Monday, February 22, 2016

Am I going to finishe anything?

I have three writing projects bogged down at the moment. A novel, a short story, and an entry for my political blog (AnArch Liberal). I'm proud of my work habits, but not proud of my accomplishments. For The Feral Bond novel, I've thrown out all the Ginger Snaps fan fiction elements that I started out with, and there's still a lot left there. The problem is organizing it now that the protagonist has changed. After so many false starts (in which one or another of the target audience gave a less than sterling review) I've begun to outline it using Tiddlywiki. (Thank you Ann Leckie.)

The short story is turning out to be longer than I thought. I've gone over the 6,000 word ceiling. Details have taken over the story again.
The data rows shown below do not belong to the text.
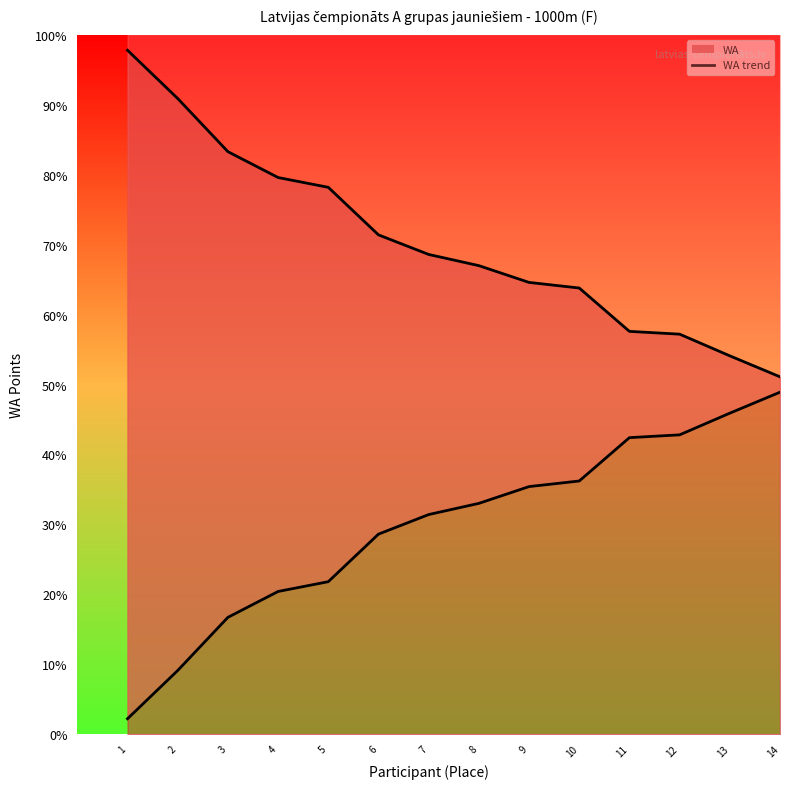

Between 7 and 10, which is larger?

7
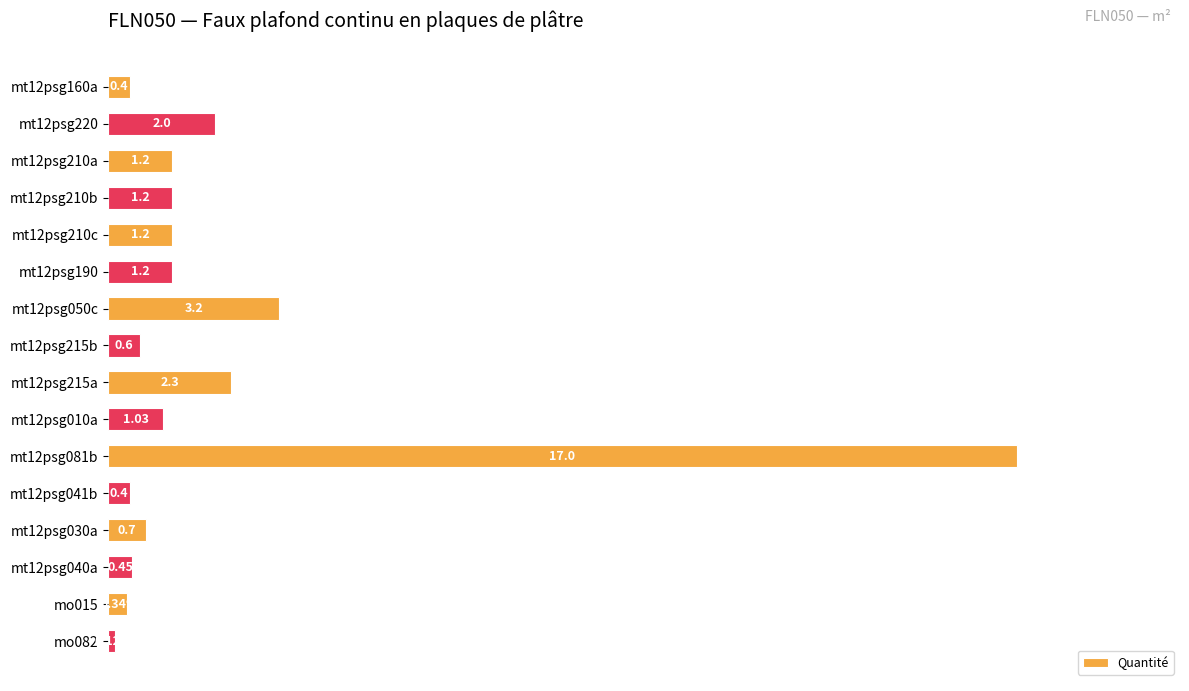

What is the difference between the second highest and second lowest values?

2.9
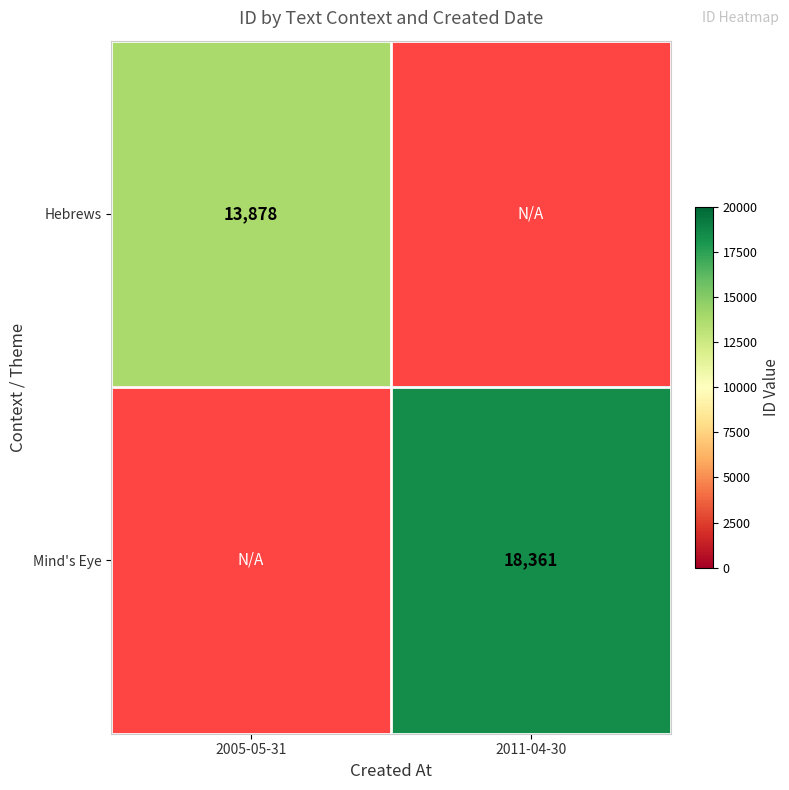

True or false: Hebrews has a value of 18982 at 2005-05-31.

False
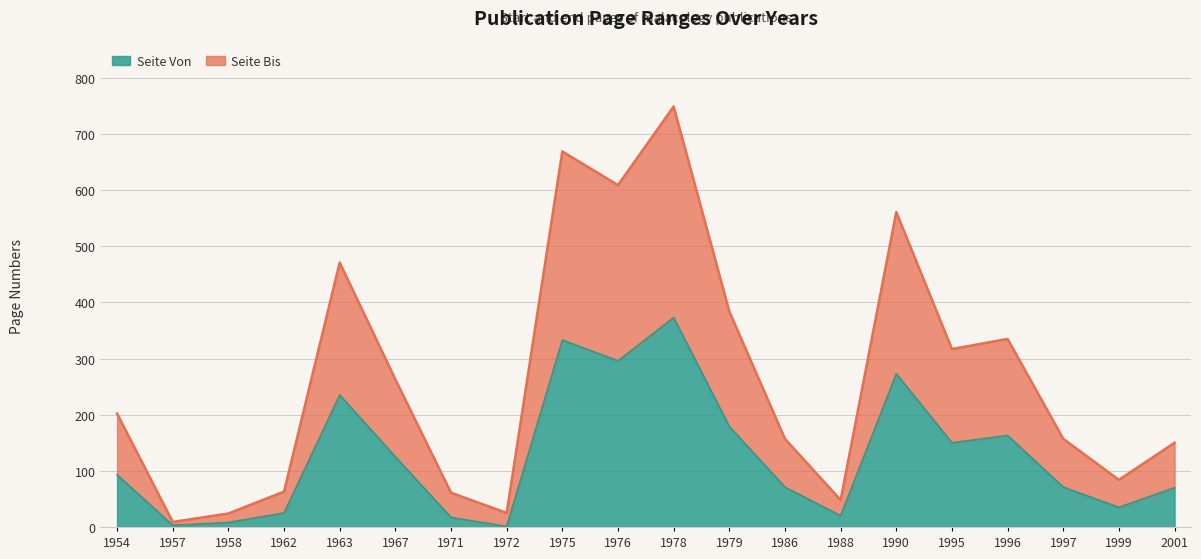

At which label does Seite Von first exceed 93?

1963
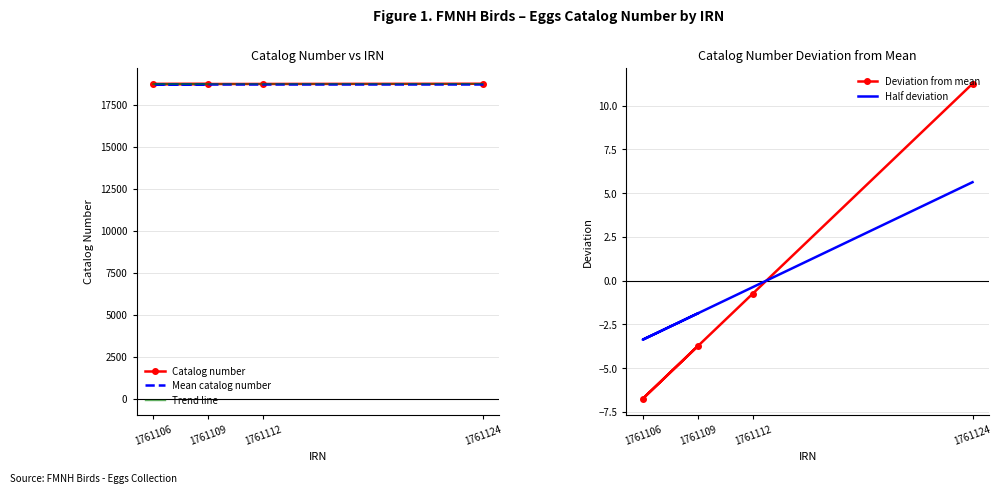

List the series in order of their peak value, highest first.

Catalog number, Trend line, Mean catalog number, Deviation from mean, Half deviation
The blog entry, well, editorial and factual stuff has always been hard for me to write. I wish I could sit down and just write an article like that from start to finish. I have shown that I could just zoom-write 750 words in a half hour. Making it any good is the real challenge.
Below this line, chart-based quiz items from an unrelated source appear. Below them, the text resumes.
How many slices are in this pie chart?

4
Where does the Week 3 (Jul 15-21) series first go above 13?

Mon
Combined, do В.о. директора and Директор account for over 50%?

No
Reading is work. And it's the trick of the creative writer (with the help of an editor or two) to make the reader forget that their minds are working when they read. That's where story immersion is so important. Unlike a movie, which is very labor intensive, the reader does a lot of the storytellers work.
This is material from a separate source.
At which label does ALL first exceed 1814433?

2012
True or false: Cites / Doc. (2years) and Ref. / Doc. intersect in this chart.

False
I find my eyelids getting heavy, just at the time of day that they should. That's one thing I had to do so I could write. I cured my insomnia.

Other things I've accomplished so I could write include:

  • Living on a minimum amount of money.
  • Staying off social media during the day.
  • Living without a car, and making the minimum amount of errands.
  • Having a reading regimen
There's more, but unfortunately, it's too close to midnight. I just keep on cracking at it until I get good results.

Saturday, February 20, 2016

Decline

I stayed with my father a couple nights, as my sister and her husband had to go out of town. My father has a form of dementia called Progressive Supranuclear Palsy. He's not losing his memory as such, he's losing his muscle coordination along with his ability to speak. He has trouble finding nouns and sometimes can't begin a sentence. Also, he hallucinates. Not a lot, but he insisted there was arm chair that matched his in the hall, and was both puzzled and embarrassed when I showed him there wasn't.

To make things worse, his skeleton is falling apart. He got a knee replaced, the other one is shot, he as a bad hip, all of which need replacements but doctors have deemed him unfit for further surgery. His ankles are bad, his spine has a few curves in it.  Oh, and his heart has five stents in it.

What did this? Stress. My father was a Madman. He kept himself under an appalling amount of stress through his life. He smoked and drank. He felt too much Catholic guilt and too much insecurity about his manhood to ever let himself live a healthy life. Also, my mother kept him under a lot of stress. It was a bad marriage, not too much nurturing there, and my mother was mentally ill. Watching their marriage turned me away from getting married, and made me somewhat cynical about relationships.

I've been writing but it seems that I can't anything done. I've been outlining the final version of the novel. It's the first time I worked with an outline. The purpose of it is to restrain my imagination. Here's what happens to me: I'll be writing a scene, the protagonist meeting another character. Okay, I embellish the secondary character with a tattoo. Then I think, wait, is that just a tattoo? What if tattoo moves sometimes, a la The Illustrated Man?

Suddenly, what was meant to be just descriptive becomes a set piece with then becomes a plot point. The whole plot is changed because I wanted to describe something cool.

Needless to say, I'm at the point where my confidence in my writing ability is low. When will  be done with the novel?